# What to do:
(A) In the article about Twitter's 140-character limit, which items will no longer count against the limit?
(B) According to the article about Twitter's 140-character limit, why did people begin tweets with ".@"? Answer in one to three sentences.

# Selected excerpt:
[Start of section]

Twitter will stretch its 140-character limit

This is an archived article and the information in the article may be outdated. Please look at the time stamp on the story to see when it was last updated.

NEW YORK — Twitter says it’s stretching the iconic 140-character limit on tweets, taking @names and images out of the count.

In the coming months, the company said it will will only count text in its character count. Twitter handles in replies (marked with an “@” symbol), as well as photos, GIFs, videos and polls will no longer be counted against the character limits in a tweet.

“This will make having conversations on Twitter easier and more straightforward,” said Todd Sherman, Twitter’s senior product manager, in a blog post. “No more penny-pinching your words to ensure they reach the whole group.”

Twitter also said it will update its social network with some frequently requested features.

For example, it will enable people to tweet at all their followers when they begin a tweet with the “@” symbol. Previously, a tweet that started with “@” would only show up in the recipient’s feed. To get around that, people had tweeted with a “.@” when they wanted a tweet to show up everywhere.

Replies will still only be seen by the recipient. But Twitter will make it possible to broadcast that reply to everyone by retweeting a reply. Yes, people will now be able to retweet themselves.

The company also hinted at more upcoming features.

“In addition to the changes outlined above, we have plans to help you get even more from your Tweets,” Sherman said. “We’re exploring ways to make existing uses easier and enable new ones.”

Twitter has been rumored to be expanding its character count beyond 140 characters for many months. CEO Jack Dorsey has shot down those persistent rumors.

[End of section]

# Extracted information:
[Start of section]

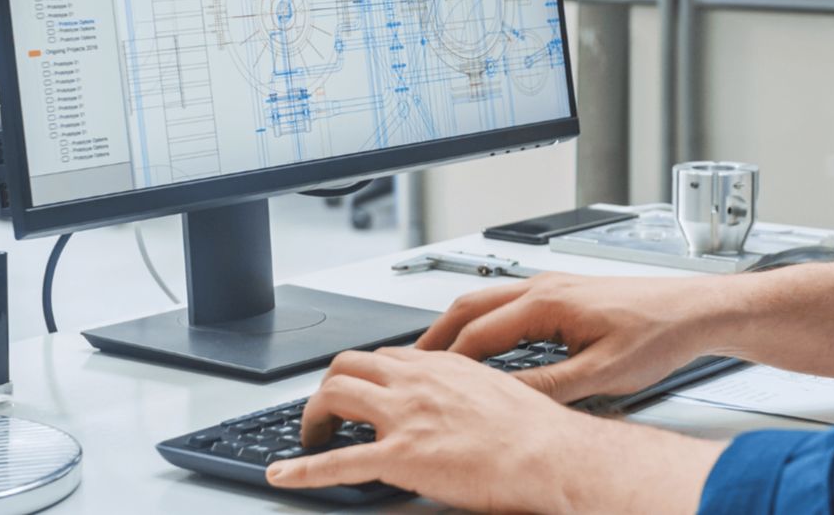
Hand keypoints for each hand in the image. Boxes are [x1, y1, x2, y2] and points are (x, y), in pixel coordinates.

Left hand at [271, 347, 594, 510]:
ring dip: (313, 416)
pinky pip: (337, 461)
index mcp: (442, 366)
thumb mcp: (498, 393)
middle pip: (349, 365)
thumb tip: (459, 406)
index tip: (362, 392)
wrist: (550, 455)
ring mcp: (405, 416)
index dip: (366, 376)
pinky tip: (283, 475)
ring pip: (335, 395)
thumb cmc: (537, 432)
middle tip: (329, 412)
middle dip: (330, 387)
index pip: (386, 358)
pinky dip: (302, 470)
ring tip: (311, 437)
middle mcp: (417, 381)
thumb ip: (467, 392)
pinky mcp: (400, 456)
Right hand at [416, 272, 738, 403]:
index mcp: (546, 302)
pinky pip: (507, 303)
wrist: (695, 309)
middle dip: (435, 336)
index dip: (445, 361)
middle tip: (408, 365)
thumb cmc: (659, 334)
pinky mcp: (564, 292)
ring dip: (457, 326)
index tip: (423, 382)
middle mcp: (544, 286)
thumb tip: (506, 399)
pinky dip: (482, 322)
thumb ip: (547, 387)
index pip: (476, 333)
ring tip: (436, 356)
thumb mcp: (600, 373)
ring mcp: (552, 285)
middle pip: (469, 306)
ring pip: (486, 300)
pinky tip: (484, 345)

[End of section]
[Start of section]

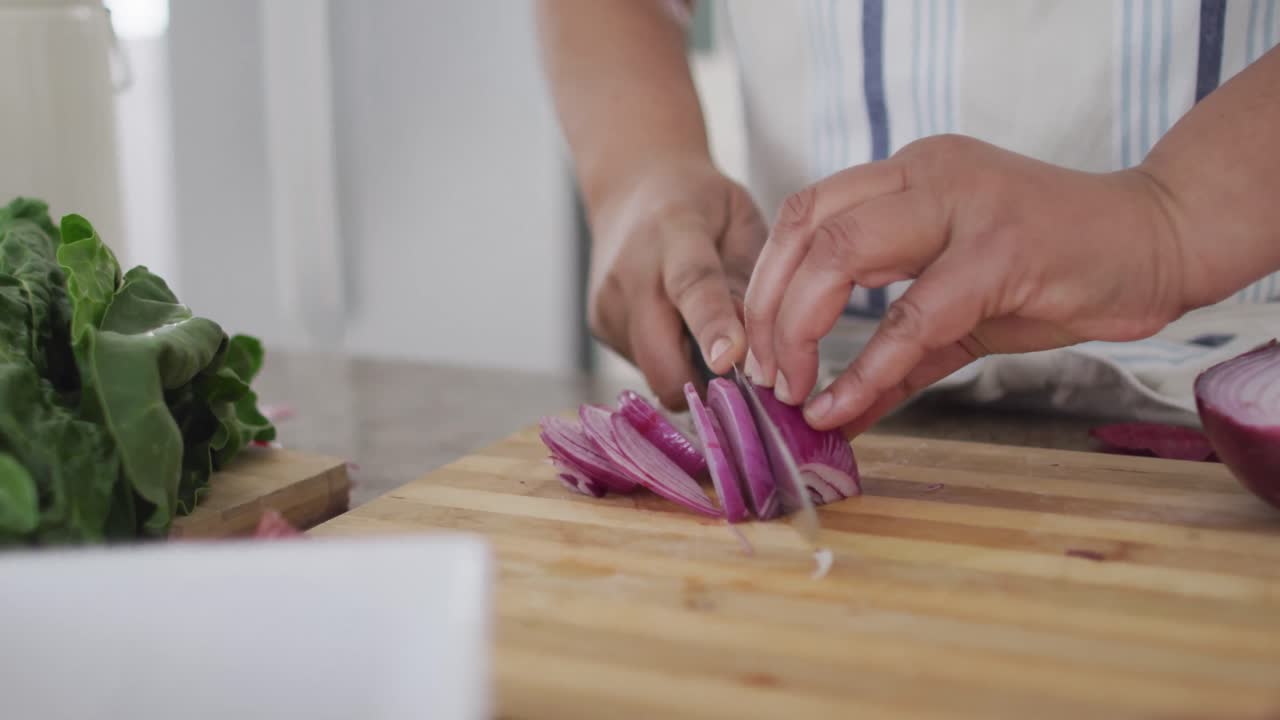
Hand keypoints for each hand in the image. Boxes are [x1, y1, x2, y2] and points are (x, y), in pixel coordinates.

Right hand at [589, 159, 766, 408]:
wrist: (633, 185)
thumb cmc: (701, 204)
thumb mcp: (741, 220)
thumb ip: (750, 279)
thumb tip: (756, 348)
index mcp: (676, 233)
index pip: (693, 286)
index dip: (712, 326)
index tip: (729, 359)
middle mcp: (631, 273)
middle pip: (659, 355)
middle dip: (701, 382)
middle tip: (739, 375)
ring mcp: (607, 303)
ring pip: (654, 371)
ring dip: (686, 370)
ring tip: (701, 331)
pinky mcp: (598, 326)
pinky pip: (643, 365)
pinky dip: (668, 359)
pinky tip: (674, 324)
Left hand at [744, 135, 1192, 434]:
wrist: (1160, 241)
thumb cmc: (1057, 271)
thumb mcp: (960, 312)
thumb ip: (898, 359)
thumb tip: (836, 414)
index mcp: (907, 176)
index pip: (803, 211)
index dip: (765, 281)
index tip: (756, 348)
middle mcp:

[End of section]

# Task solutions:
(A) Twitter handles in replies, photos, GIFs, videos and polls will no longer count against the character limit.

(B) A tweet that started with "@" appeared only in the recipient's feed. People added a period before the "@" so the tweet would show up everywhere.